The Process of Bringing 'PAPER' to Life as a 3D Sculpture Illustration

As a self-employed illustrator, I have to continually market my work. One of the ways I do that is to come up with creative ways to show people my paper sculptures, which is a medium and style that is a little unconventional. I want to convey to people quickly that it is something different and exciting and explain to someone in a visual way what my illustrations are. I also want to demonstrate to a potential client how I can solve a project and what medium I use to illustrate it.

This whole process of coming up with marketing materials is similar to being in college, and being assigned your next project by an art teacher. Except now, you come up with your own assignments for your marketing and advertising needs and figure out the goal, the problem that needs solving and the parameters you have to stay within.

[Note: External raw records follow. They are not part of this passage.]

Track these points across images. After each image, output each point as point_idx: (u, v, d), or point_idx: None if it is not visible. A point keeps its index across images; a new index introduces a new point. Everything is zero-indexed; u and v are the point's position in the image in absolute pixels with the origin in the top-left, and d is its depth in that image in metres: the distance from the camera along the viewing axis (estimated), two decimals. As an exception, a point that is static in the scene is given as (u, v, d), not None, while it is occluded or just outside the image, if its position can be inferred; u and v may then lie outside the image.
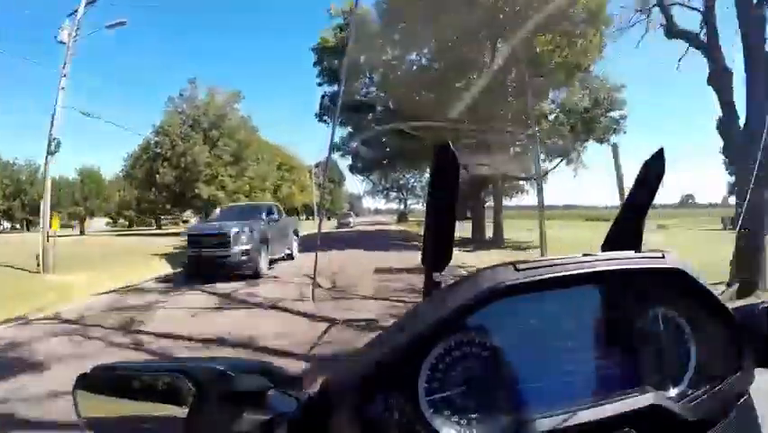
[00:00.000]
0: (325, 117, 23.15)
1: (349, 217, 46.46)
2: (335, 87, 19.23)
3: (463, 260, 10.00)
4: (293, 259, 12.52)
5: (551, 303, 0.53)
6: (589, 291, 0.55)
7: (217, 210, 13.84)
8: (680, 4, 8.37)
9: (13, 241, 18.63)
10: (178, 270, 10.61)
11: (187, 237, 10.36)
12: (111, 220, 44.60)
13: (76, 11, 11.81)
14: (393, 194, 51.16)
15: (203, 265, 9.32)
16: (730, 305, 0.61)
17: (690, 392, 0.57)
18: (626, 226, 0.62)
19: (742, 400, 0.60)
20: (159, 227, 36.45)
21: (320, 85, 22.01)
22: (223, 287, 8.27)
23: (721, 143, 7.57)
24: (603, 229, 0.64)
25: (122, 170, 31.58)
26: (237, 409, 0.51)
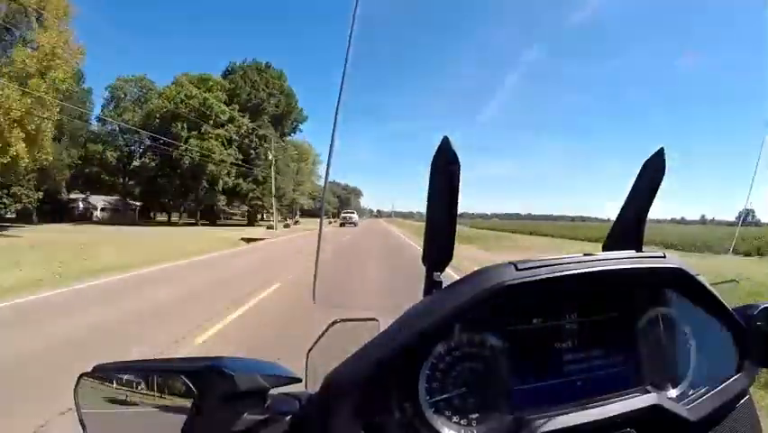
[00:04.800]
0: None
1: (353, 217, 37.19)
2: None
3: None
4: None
5: (551, 303, 0.53)
6: (589, 291, 0.55)
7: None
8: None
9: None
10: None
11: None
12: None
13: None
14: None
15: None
16: (730, 305, 0.61)
17: (690, 392, 0.57)
18: (627, 226, 0.62)
19: (742, 400, 0.60)
20: None
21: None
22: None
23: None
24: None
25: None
26: (237, 409, 0.51)
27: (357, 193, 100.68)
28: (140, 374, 0.54)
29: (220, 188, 39.66)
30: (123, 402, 0.53)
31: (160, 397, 0.52)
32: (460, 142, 0.50)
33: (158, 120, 38.32)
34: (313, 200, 60.27)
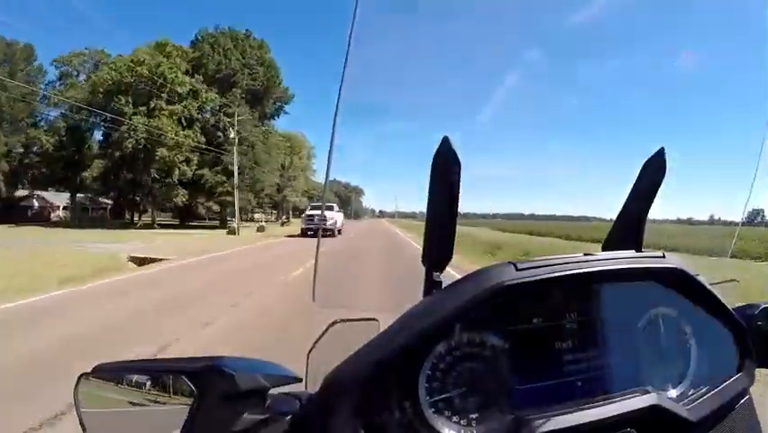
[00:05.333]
0: None
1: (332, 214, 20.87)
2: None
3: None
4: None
5: (551, 303, 0.53)
6: (589, 291, 0.55)
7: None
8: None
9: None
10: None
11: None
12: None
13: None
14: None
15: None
16: (730, 305, 0.61)
17: (690, 392, 0.57)
18: (627, 226, 0.62)
19: (742, 400, 0.60)
20: None
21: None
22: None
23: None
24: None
25: None
26: (237, 409, 0.51)
27: (358, 192, 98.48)
28: (140, 374, 0.54)
29: (175, 180, 29.76)
30: (123, 402, 0.53)
31: (160, 397, 0.52)
32: (460, 142, 0.50)
33: (101, 95, 29.68)
34: (310, 199, 53.09)
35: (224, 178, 31.95)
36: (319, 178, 59.04)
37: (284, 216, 50.00)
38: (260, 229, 29.86)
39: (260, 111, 36.64)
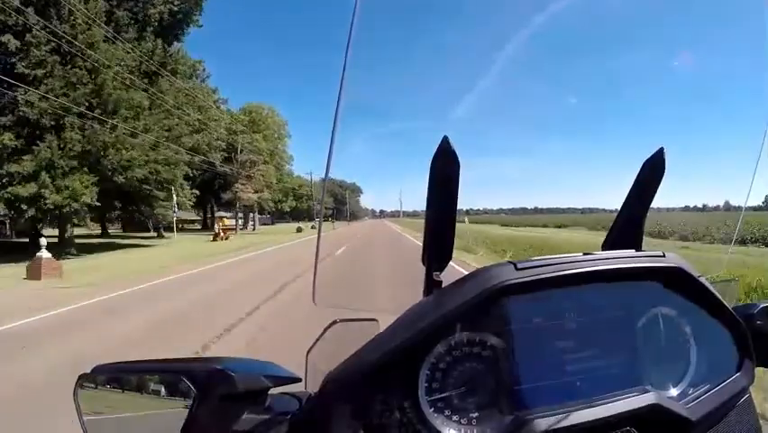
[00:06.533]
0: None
1: None
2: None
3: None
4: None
5: (551, 303, 0.53)
6: (589, 291, 0.55)
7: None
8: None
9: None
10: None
11: None
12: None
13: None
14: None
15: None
16: (730, 305, 0.61)
17: (690, 392, 0.57)
18: (627, 225, 0.62)
19: (742, 400, 0.60)
20: None
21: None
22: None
23: None
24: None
25: None
26: (237, 409, 0.51)
27: (355, 191, 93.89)
28: (140, 374, 0.54)
29: None
30: (123, 402, 0.53)
31: (160, 397, 0.52)
32: (461, 141, 0.50)
33: None
34: (297, 200, 42.66)
35: (24, 141, 14.84)
36: (295, 167, 48.13)
37: (221, 225, 29.21)
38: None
39: (142, 18, 19.34)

So, with this marketing assignment, I want to use the final image on all of my social media sites and also on a postcard to market my paper sculpture illustration business to art directors. The problem is, how can I quickly portray my paper sculpture medium and my process to someone unfamiliar with my work? How can I demonstrate that I can help solve a publication's needs?

My concept was to create a one-word sign appropriately titled PAPER. I could show a progression beginning with a simple, plain white piece of paper and end up with a fully illustrated 3D paper sculptured letter. Using just one word will quickly explain my process visually and I will also be able to show different ways of visually and graphically communicating a solution to a publication's message using my medium, paper sculpture.

Here is my thought process for each of my paper sculpture letters:

Just like the way I work in paper sculpture, the first letter of the sign ‘P’ is just a plain white piece of paper — nothing fancy, just a basic letter cut out of a flat sheet of paper.

For the letter ‘A,’ I wanted to show the beginnings of a transition to manipulating the medium, using a small scissors to cut out the plain paper to make a box letter ‘A,’ cutting, bending and shaping the paper to transform it from a flat sheet of paper to a simple 3D form — just the basics.

This is where the real fun begins — the second letter ‘P.’ I wanted to highlight the transition from materials into a project. You see the little scissors in the previous step. But now, as things start to get more complicated, I need my pencils to sketch with, my paper, paint brushes, a paint tray, and paint. I also like that each one of these items begins with the letter ‘P,’ which was a fun added bonus. This is the first letter of the sign where each of the objects are a more advanced 3D paper sculpture, all made out of paper. The shapes all work together to form the letter ‘P.’

Next up, the transition from white paper to the painted paper. For the letter ‘E,’ I started with the stark white paper sculpture flowers, which can be very beautiful all on their own in white. But, I wanted to show that these flowers transition into realistic full-color flowers.

Lastly, my favorite, a completely painted 3D paper sculpture letter that completes my PAPER sign. The heron, turtle and little red birds (all words that have the letter ‘R’ in them) all surround this tree and create the letter ‘R.’ It was a challenge to figure out how to create the letter ‘R’ using those critters, and I think I successfully solved that tricky situation. The letter comes across as an ‘R’ and is clearly legible, which is so important when creating decorative lettering.

“The letter comes across as an ‘R’ and is clearly legible, which is so important when creating decorative lettering.”

I feel that my paper sculpture sign has successfully fulfilled the requirements of my assignment and I accomplished all of my goals that I originally set forth — to visually explain what it is I do and demonstrate that I can help communicate any message for a publication's needs.